• 分析対象の文
►
結論 本件審判の請求は、成り立たない。 
理由 1.手続の経緯
本願は、平成17年12月22日に出願した特願2005-370419号の一部を平成23年12月9日に新たな特許出願としたものであって、平成24年1月17日及び平成24年4月2日に手続補正がされ、平成24年5月7日付けで拒絶査定がなされ、これに対し、同年8月2日に拒絶査定不服審判が請求されると同時に手続補正がされ、平成25年4月22日付けで拒絶の理由が通知され、同年6月21日に手続補正がされたものである。

2.平成25年4月22日付けで通知した拒絶の理由の概要
理由1:平成24年1月17日付け、平成24年4月2日付け及び平成24年8月2日付けでした手続補正は、下記の点で願書に最初に添付した明細書又は図面に記載した事項の範囲内においてしたものでないから、特許法第17条の2第3項に規定する要件を満たしていない。
(1)平成24年1月17日付けでした手続補正は、ア.請求項2を「前記クロスフローファンの下端は、前記第1の熱交換器の前記前面下側部分の下端よりも下側に位置している、請求項1に記載の空気調和機の室内機。」と、イ.請求項6を「前記ディフューザ部の前記天面側壁面の延長線と前記スタビライザ部の延長線との交点は、前記クロスフローファンの下端よりも下側に位置している、請求項1から5のいずれかに記載の空気調和機の室内機。」と補正することを含むものである。
「クロスフローファンの下端は、前記第1の熱交換器の前記前面下側部分の下端よりも下側に位置している」との事項は、当初明細書等に記載されていたとはいえず、また、当業者にとって自明の事項ともいえない。
「ディフューザ部の前記天面側壁面の延長線と前記スタビライザ部の延長線との交点は、前記クロスフローファンの下端よりも下側に位置している」との事項は、当初明細書等に記載されていたとはいえず、また、当業者にとって自明の事項ともいえない。
そして、上記事項を記載することは、当初明細書等のすべてを総合することにより導かれる技術的事項との関係において、新たな技術的事項を導入するものであるから、請求項6を上記のように補正することは当初明細書等に記載した範囲内においてするものとはいえない。
◄
• 必要な作業 A
審決文によれば、特願2005-370419号の一部が新たな特許出願とされたのはいつか。
• 必要な作業 B
審決文の「手続の経緯」から、手続補正がされた日付をすべて挙げよ。

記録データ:
►
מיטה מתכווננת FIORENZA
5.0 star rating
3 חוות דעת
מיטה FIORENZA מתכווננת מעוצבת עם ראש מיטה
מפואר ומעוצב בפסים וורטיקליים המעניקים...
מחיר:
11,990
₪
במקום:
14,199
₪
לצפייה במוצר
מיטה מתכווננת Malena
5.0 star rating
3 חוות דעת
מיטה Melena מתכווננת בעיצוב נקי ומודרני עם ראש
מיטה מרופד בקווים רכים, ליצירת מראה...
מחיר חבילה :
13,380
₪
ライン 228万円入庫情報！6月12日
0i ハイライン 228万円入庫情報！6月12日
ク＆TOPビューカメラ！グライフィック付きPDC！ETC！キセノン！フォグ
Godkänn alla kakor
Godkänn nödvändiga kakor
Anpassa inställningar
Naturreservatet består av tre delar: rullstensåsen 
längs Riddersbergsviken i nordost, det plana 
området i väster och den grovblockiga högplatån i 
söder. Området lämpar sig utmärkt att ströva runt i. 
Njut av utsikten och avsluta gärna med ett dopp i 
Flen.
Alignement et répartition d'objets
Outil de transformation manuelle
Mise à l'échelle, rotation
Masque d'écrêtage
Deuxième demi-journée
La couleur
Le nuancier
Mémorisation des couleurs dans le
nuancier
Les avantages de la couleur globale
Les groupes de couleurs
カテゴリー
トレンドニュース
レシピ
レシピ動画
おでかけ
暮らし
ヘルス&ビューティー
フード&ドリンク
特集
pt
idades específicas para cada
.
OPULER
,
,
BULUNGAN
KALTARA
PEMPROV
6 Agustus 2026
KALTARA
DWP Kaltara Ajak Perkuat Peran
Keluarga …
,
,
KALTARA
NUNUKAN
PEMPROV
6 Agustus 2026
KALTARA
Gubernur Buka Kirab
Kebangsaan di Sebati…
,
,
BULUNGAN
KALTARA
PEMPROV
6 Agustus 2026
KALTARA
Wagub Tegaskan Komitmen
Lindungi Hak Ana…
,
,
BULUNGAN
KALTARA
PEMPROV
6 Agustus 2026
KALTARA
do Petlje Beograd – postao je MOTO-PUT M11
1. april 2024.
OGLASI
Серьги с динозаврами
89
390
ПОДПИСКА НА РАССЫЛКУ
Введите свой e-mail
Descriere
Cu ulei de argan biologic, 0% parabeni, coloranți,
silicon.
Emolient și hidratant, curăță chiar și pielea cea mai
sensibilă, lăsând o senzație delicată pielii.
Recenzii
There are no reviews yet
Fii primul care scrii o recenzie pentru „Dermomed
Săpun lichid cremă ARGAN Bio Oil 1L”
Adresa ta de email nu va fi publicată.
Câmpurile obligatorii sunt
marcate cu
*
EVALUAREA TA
◄
►
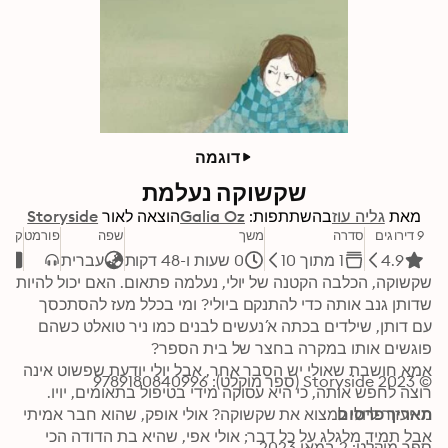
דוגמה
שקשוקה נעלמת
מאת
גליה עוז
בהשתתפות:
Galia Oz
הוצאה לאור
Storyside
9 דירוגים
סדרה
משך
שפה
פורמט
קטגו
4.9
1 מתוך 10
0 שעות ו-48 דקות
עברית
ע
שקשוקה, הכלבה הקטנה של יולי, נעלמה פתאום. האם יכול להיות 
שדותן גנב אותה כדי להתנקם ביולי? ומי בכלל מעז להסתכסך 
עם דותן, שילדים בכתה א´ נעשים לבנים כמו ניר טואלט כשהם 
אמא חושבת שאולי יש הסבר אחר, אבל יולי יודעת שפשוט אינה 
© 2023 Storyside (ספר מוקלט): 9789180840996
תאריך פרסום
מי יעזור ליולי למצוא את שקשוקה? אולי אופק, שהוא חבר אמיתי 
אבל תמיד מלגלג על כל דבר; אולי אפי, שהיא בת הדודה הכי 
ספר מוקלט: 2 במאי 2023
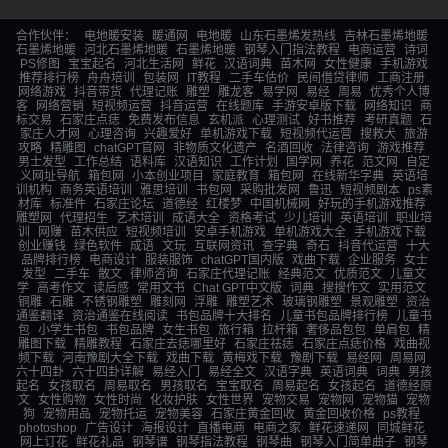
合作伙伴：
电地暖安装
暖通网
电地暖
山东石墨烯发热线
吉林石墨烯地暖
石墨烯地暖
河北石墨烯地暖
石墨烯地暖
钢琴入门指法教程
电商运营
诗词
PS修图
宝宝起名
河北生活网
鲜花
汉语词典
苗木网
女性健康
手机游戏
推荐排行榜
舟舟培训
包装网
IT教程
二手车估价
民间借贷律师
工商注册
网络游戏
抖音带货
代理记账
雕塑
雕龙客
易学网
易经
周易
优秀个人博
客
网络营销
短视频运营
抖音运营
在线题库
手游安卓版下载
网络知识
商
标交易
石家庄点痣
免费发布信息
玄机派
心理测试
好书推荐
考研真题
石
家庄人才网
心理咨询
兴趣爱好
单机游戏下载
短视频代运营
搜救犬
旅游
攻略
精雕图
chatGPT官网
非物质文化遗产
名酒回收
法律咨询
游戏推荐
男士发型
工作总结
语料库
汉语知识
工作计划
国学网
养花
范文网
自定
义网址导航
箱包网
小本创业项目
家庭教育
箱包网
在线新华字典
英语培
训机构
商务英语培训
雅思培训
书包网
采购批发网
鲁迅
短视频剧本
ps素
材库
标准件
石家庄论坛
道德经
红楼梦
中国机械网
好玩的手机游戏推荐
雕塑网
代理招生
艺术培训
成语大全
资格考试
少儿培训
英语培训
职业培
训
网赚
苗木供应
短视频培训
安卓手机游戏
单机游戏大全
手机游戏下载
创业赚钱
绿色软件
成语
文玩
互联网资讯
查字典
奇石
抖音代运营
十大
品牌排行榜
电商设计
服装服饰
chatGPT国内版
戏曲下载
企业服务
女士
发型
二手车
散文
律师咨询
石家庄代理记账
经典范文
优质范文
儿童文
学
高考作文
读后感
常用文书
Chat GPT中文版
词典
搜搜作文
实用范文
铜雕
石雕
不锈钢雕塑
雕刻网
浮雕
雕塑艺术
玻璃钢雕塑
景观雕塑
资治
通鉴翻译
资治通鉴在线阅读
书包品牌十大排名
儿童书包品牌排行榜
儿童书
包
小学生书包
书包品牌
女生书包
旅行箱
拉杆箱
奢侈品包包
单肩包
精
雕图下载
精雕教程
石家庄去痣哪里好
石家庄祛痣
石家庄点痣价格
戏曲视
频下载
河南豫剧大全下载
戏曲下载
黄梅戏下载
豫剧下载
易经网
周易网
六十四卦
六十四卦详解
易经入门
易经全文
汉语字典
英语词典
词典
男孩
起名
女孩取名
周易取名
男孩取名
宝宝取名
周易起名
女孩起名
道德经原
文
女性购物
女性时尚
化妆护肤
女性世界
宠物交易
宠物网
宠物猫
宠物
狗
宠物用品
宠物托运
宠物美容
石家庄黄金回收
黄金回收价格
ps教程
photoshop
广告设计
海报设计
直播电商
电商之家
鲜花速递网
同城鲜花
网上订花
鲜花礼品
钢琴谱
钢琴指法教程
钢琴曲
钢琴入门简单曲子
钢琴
◄
• 解答欄 A
平成23年12月9日である。

• 解答欄 B
平成24年1月17日、平成24年4月2日、平成24年8月2日、平成25年6月21日である。